Proche est la misère, la souffrance.

 

Ramasse ses nippes, pour partir se traîne,

Cligne des paupières un peu pâlement –

Mon collègue, allons, le cirque s’écroule !

Les statuettes vacillent aussi.

 

Martyr, public, cela est égal maintenant !

Que ce soit grâce écrite, ou clémence céleste -

Que ce soit Dieu ou homme – ça revient au même !

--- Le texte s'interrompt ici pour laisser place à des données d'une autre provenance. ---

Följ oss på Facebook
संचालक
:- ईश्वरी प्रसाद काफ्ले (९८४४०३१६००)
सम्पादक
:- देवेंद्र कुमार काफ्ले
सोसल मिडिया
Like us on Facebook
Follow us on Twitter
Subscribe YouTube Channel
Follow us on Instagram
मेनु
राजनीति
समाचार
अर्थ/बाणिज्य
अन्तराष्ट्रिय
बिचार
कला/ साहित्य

C’est pareil lorsque le cirque s’écroule.

 

Plus personne ici ne désirera savoir

L’inscription écrite sur la croix là-haut –

- Eh bien, qu’en dis-tu, toi, fameuse Intuition,

Qui ne fait que bâiller à mon destin ?

 

 

Aide-moi à descendre de cette potence

Essuie sur mon front ces larmes étiques

Qui ont envahi mes deux yeux qui voient

Et ce plat sourire de martyr –

 

Ensuite le cirque pourra s’écrouler,

Ni malédiction ni prière ne dis –

- Que chacun s’échappe, et sauve qui peut !

En ce monde-ci vaque à tes affaires.